§ WHAT YOU HAVE TO DO:
Pictures in the records below are skipped; the rest is copied exactly.

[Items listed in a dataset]

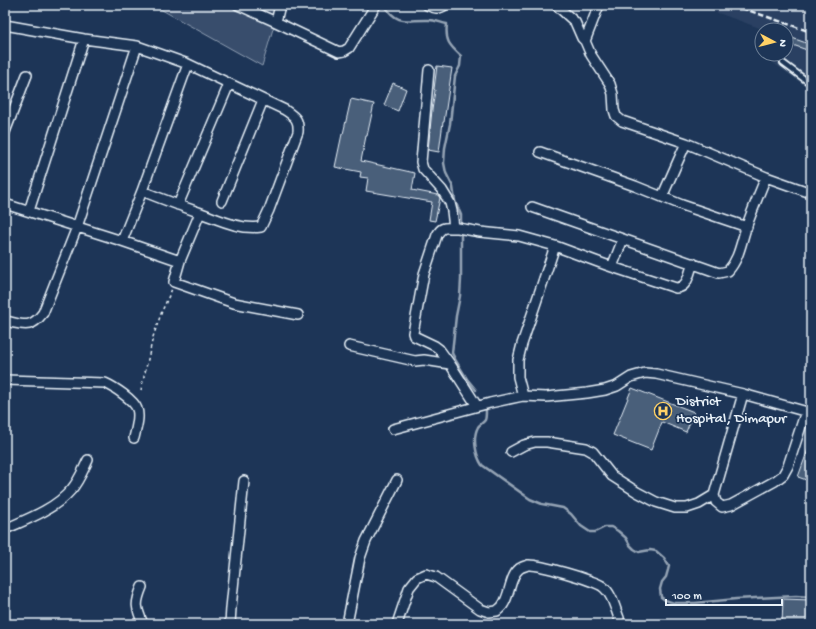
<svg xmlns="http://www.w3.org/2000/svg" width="816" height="629" viewBox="0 0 816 629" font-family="'Gochi Hand',sans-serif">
  <rect width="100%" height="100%" fill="#1d3557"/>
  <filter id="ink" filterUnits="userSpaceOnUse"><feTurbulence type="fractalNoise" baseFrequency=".025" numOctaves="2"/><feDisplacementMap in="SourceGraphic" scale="8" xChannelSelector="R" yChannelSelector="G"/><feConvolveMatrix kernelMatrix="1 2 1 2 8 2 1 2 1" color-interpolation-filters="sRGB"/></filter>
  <g filter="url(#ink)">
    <path fill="#2a4162" d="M 696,5 L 811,5 L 811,90 L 769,60 L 771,54 L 786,54 L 786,30 L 765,30 Z"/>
    <path fill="#374d6c" stroke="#909fb2" d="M 153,5 L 280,5 L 262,66 Z"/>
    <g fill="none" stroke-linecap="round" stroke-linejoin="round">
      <path stroke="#95a4b5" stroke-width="2.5" d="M 384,5 C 399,27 407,19 429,20 C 435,20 441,23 447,24 C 445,41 449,45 461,56 L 460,66 L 455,76 L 450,124 L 445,148 L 444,163 L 446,173 L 453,187 L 455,201 L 461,215 L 461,226
        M 461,231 L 461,279 L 460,296 L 456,316 L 452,353 L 456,361 L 467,379 L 476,390
        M 486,410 C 486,413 486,418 485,420 C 483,423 480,424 478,427 C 472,438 476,456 482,465 L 530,499 L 542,504 L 563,508 L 571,514 L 581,526 L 590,532 L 595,532 L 605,527 L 611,527 L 618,531 L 626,538 L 630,545 L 634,549 L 639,552 L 650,550 L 656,551 L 664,558 L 669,566 L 668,570 L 666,577 L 662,582 L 660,589 L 661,597 L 665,600 L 674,603 L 695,603 L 736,599 L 796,596 L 811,597"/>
    </g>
    <path fill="#495e7a" stroke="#e8f1f8" d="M 792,38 L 809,44 L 807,50 L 790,44 Z
      M 437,66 L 452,68 L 444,122 L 443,122 L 439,152 L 428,150 L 432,110 L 435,90 L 434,89 Z
      M 393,83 L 406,89 L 398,111 L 384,105 Z
      M 351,99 L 374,104 L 367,136 L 366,136 L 361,161 L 415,173 L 412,190 L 438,195 L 440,198 L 435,221 L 429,220 L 432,202 L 366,191 L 368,178 L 360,177 L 361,172 L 335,167 L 342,134 L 343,134 Z
      M 632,388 L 694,412 L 686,432 L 662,422 L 651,450 L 613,435 Z
      M 810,444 L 811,444 L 811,477 L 809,481 L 798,477 Z
      M 783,599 L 811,600 L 811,624 L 782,624 Z"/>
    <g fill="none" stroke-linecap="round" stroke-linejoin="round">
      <defs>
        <path id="lane" d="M 783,63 L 811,84"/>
        <path id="street" d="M 238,5 L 276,22 L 339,52 L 344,51 L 349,48 L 376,5
          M 427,5 C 434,8 439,10 445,5
          M 556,5 L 575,22 L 582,38 L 585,41 L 591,55 L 610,84 L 613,94 L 614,110 L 616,116 L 622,121 L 686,143 L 766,177
          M 276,22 L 280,5
          M 5,25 L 84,39 L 137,46 L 160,54 L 188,64 L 285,110 C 295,117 299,119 298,132 L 269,210 L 261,227 C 240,230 220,220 201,213 C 181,206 162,199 142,191 L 122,241
          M 585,41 L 599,5
          M 429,70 L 421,162 L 423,169 L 442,190 L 450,203 L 452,211 L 454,228 L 458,228 L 480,232 L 519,236 L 555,246 L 609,266 L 676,288 C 688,288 689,273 693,263
          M 5,132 L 27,75
          M 540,152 L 635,186 L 682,205 L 747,227
          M 142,191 L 188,64
          M 662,197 L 686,143
          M 222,201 L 263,100
          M 5,204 L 122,241 L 180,261
          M 178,205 L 229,84
          M 532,207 L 719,273 L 728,271 C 739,259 741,243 746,228 C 752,211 759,194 766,177 L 811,193
          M 29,211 L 84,39
          M 200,213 L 180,261 L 174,282 L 234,303 L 298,315
          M 454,228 C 445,228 442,226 437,235 L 424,274 L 413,333 L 414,336 L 435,346 L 439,349 L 450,364 L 477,406
          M 612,267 L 623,239
          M 5,321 C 23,324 30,330 43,313 L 77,227 L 137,46
          M 349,346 L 406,359 L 415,361 L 424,360 L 450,364
          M 5,380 L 105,383 C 114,387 134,400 137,409 C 140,417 136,429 134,438
          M 743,394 L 714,495 L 716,502 L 722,507 L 731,505 L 775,481 L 783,475 L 788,466 L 806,411
          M 523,396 L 518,377 L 518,360 L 522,344 L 555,246
          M 393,429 L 490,403 L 523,396 L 546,397 L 587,393 L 605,390 L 617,386 L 631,377 L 645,373 L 656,374 L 743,394 L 811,413
          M 511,452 L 524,445 L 535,442 L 547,442 L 586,448 L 593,452 L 612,476 L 637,492 L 656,502 L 675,508 L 687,508 L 699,504 L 714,495
          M 5,529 C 28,519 55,509 71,490 C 79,481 83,470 88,460
          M 142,587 C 135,604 136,607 143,624
          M 230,624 L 231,608 L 244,481
          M 347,624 L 360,558 L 366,541 L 397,480
          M 397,624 L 409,588 L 417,578 L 426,574 L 436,577 L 480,609 L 489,612 L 497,611 C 499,609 502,607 503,605 C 510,595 510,576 519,569 C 521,567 526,566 528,565 C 539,564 592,580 602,586 C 612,593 615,608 619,618"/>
      </defs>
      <use href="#lane" stroke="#e8f1f8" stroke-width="8"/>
      <use href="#street" stroke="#e8f1f8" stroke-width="12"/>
      <path stroke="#e8f1f8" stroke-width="1.5" stroke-dasharray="3 3" stroke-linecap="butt" d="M 141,390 L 153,337 L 162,311 L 172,289"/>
      <use href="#lane" stroke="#1d3557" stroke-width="4.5"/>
      <use href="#street" stroke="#1d3557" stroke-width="9"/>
      <path stroke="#e8f1f8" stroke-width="2.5" stroke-dasharray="6 3" stroke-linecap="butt" d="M 733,5 L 811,32"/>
    </g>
  </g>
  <defs>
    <symbol id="hospital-ring" viewBox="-11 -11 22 22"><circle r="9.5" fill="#1d3557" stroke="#ffd166" stroke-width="1.5"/><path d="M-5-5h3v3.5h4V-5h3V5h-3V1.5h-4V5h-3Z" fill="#ffd166"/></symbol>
  </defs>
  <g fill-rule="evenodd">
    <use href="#hospital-ring" x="653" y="401" width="20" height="20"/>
  </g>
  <g text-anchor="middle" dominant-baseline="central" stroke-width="3.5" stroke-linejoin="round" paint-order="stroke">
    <g font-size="15" fill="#e8f1f8" stroke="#1d3557" text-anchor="start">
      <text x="676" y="402">District<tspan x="676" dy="17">Hospital, Dimapur</tspan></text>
    </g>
  </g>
  <rect width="816" height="629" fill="none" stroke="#1d3557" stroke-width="20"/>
  <rect x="10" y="10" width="796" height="609" fill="none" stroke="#e8f1f8" stroke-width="1.5" filter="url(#ink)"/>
  <g transform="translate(774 42) rotate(97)"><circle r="19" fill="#1d3557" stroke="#6e8097"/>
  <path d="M0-3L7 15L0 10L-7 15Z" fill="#ffd166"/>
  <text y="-6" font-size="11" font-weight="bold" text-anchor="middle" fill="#e8f1f8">N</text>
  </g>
  <path d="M666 599v6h116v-6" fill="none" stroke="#e8f1f8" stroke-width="2"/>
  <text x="672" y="599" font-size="12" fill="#e8f1f8" stroke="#1d3557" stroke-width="3" paint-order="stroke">100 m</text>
</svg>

§ OUTPUT OF THE TASK:
<svg xmlns="http://www.w3.org/2000/svg" width="816" height="629" viewBox="0 0 816 629" font-family="'Gochi Hand',sans-serif">
  <rect width="100%" height="100%" fill="#1d3557"/>
  <filter id="ink" filterUnits="userSpaceOnUse"><feTurbulence type="fractalNoise" baseFrequency=".025" numOctaves="2"/><feDisplacementMap in="SourceGraphic" scale="8" xChannelSelector="R" yChannelSelector="G"/><feConvolveMatrix kernelMatrix="1 2 1 2 8 2 1 2 1" color-interpolation-filters="sRGB"/></filter>
  <g filter="url(#ink)">
    <path fill="#2a4162" d="M 696,5 L 811,5 L 811,90 L 769,60 L 771,54 L 786,54 L 786,30 L 765,30 Z"/>
    <path fill="#374d6c" stroke="#909fb2" d="M 153,5 L 280,5 L 262,66 Z"/>
    <g fill="none" stroke-linecap="round" stroke-linejoin="round">
      <path stroke="#95a4b5" stroke-width="2.5" d="M 384,5 C 399,27 407,19 429,20 C 435,20 441,23 447,24 C 445,41 449,45 461,56 L 460,66 L 455,76 L 450,124 L 445,148 L 444,163 L 446,173 L 453,187 L 455,201 L 461,215 L 461,226
        M 461,231 L 461,279 L 460,296 L 456,316 L 452,353 L 456,361 L 467,379 L 476,390
        M 486,410 C 486,413 486,418 485,420 C 483,423 480,424 478,427 C 472,438 476,456 482,465 L 530,499 L 542,504 L 563,508 L 571,514 L 581,526 L 590,532 L 595,532 L 605,527 L 611,527 L 618,531 L 626,538 L 630,545 L 634,549 L 639,552 L 650,550 L 656,551 L 664,558 L 669,566 L 668,570 L 666,577 L 662,582 L 660,589 L 661,597 L 665,600 L 674,603 L 695,603 L 736,599 L 796,596 L 811,597"/>
    </g>
    <path fill="#495e7a" stroke="#e8f1f8" d="M 792,38 L 809,44 L 807,50 L 790,44 Z
      M 437,66 L 452,68 L 444,122 L 443,122 L 439,152 L 428,150 L 432,110 L 435,90 L 434,89 Z
      M 393,83 L 406,89 L 398,111 L 384,105 Z
      M 351,99 L 374,104 L 367,136 L 366,136 L 361,161 L 415,173 L 412,190 L 438,195 L 440,198 L 435,221 L 429,220 L 432,202 L 366,191 L 368,178 L 360,177 L 361,172 L 335,167 L 342,134 L 343,134 Z
      M 632,388 L 694,412 L 686,432 L 662,422 L 651,450 L 613,435 Z
      M 810,444 L 811,444 L 811,477 L 809,481 L 798,477 Z
      M 783,599 L 811,600 L 811,624 L 782,624 Z"/>
    <g fill="none" stroke-linecap="round" stroke-linejoin="round">
      <defs>
        <path id="lane" d="M 783,63 L 811,84"/>
        <path id="street" d="M 238,5 L 276,22 L 339,52 L 344,51 L 349,48 L 376,5
          M 427,5 C 434,8 439,10 445,5
          M 556,5 L 575,22 L 582,38 L 585,41 L 591,55 L 610,84 L 613,94 L 614,110 L 616,116 L 622,121 L 686,143 L 766,177
          M 276,22 L 280,5
          M 5,25 L 84,39 L 137,46 L 160,54 L 188,64 L 285,110 C 295,117 299,119 298,132 L 269,210 L 261,227 C 240,230 220,220 201,213 C 181,206 162,199 142,191 L 122,241
          M 585,41 L 599,5
          M 429,70 L 421,162 L 423,169 L 442,190 L 450,203 L 452,211 L 454,228 L 458,228 L 480,232 L 519,236 L 555,246 L 609,266 L 676,288 C 688,288 689,273 693,263
          M 5,132 L 27,75
          M 540,152 L 635,186 L 682,205 L 747,227
          M 142,191 L 188,64
          M 662,197 L 686,143
          M 222,201 L 263,100
          M 5,204 L 122,241 L 180,261
          M 178,205 L 229,84
          M 532,207 L 719,273 L 728,271 C 739,259 741,243 746,228 C 752,211 759,194 766,177 L 811,193
          M 29,211 L 84,39
          M 200,213 L 180,261 L 174,282 L 234,303 L 298,315
          M 454,228 C 445,228 442,226 437,235 L 424,274 L 413,333 L 414,336 L 435,346 L 439,349 L 450,364 L 477,406
          M 612,267 L 623,239
          M 5,321 C 23,324 30,330 43,313 L 77,227 L 137,46
          M 349,346 L 406,359 L 415,361 L 424,360 L 450,364
          M 5,380 L 105,383 C 114,387 134,400 137,409 C 140,417 136,429 134,438
          M 743,394 L 714,495 L 716,502 L 722,507 L 731,505 L 775,481 L 783,475 L 788,466 L 806,411
          M 523,396 L 518,377 L 518,360 L 522,344 L 555,246
          M 393,429 L 490,403 L 523,396 L 546,397 L 587,393 L 605,390 L 617,386 L 631,377 L 645,373 L 656,374 L 743,394 L 811,413
          M 511,452 L 524,445 L 535,442 L 547,442 L 586,448 L 593,452 L 612,476 L 637,492 L 656,502 L 675,508 L 687,508 L 699,504 L 714,495
          M 5,529 C 28,519 55,509 71,490 C 79,481 83,470 88,460
          M 142,587 C 135,604 136,607 143,624
          M 230,624 L 231,608 L 244,481
          M 347,624 L 360,558 L 366,541 L 397,480
          M 397,624 L 409,588 L 417,578 L 426,574 L 436,577 L 480,609 L 489,612 L 497,611 C 499,609 502,607 503,605 C 510,595 510,576 519,569 C 521,567 526,566 528,565 C 539,564 592,580 602,586 C 612,593 615,608 619,618"/>
      </defs>
      <use href="#lane" stroke="#e8f1f8" stroke-width="8"/>
      <use href="#street" stroke="#e8f1f8" stroke-width="12"/>
      <path stroke="#e8f1f8" stroke-width="1.5" stroke-dasharray="3 3" stroke-linecap="butt" d="M 141,390 L 153,337 L 162,311 L 172,289"/>
      <use href="#lane" stroke="#1d3557" stroke-width="4.5"/>
      <use href="#street" stroke="#1d3557" stroke-width="9"/>
      <path stroke="#e8f1f8" stroke-width="2.5" stroke-dasharray="6 3" stroke-linecap="butt" d="M 733,5 L 811,32"/>
    </g>
  </g>
  <defs>
    <symbol id="hospital-ring" viewBox="-11 -11 22 22"><circle r="9.5" fill="#1d3557" stroke="#ffd166" stroke-width="1.5"/><path d="M-5-5h3v3.5h4V-5h3V5h-3V1.5h-4V5h-3Z" fill="#ffd166"/></symbol>
  </defs>
  <g fill-rule="evenodd">
    <use href="#hospital-ring" x="653" y="401" width="20" height="20"/>
  </g>
  <g text-anchor="middle" dominant-baseline="central" stroke-width="3.5" stroke-linejoin="round" paint-order="stroke">
    <g font-size="15" fill="#e8f1f8" stroke="#1d3557" text-anchor="start">
      <text x="676" y="402">District<tspan x="676" dy="17">Hospital, Dimapur</tspan></text>
    </g>
  </g>
  <rect width="816" height="629" fill="none" stroke="#1d3557" stroke-width="20"/>
  <rect x="10" y="10" width="796" height="609" fill="none" stroke="#e8f1f8" stroke-width="1.5" filter="url(#ink)"/>
  <g transform="translate(774 42) rotate(97)"><circle r="19" fill="#1d3557" stroke="#6e8097"/>
  <path d="M0-3L7 15L0 10L-7 15Z" fill="#ffd166"/>
  <text y="-6" font-size="11" font-weight="bold" text-anchor="middle" fill="#e8f1f8">N</text>
  </g>
  <path d="M666 599v6h116v-6" fill="none" stroke="#e8f1f8" stroke-width="2"/>
  <text x="672" y="599" font-size="12" fill="#e8f1f8" stroke="#1d3557" stroke-width="3" paint-order="stroke">100 m</text>
</svg>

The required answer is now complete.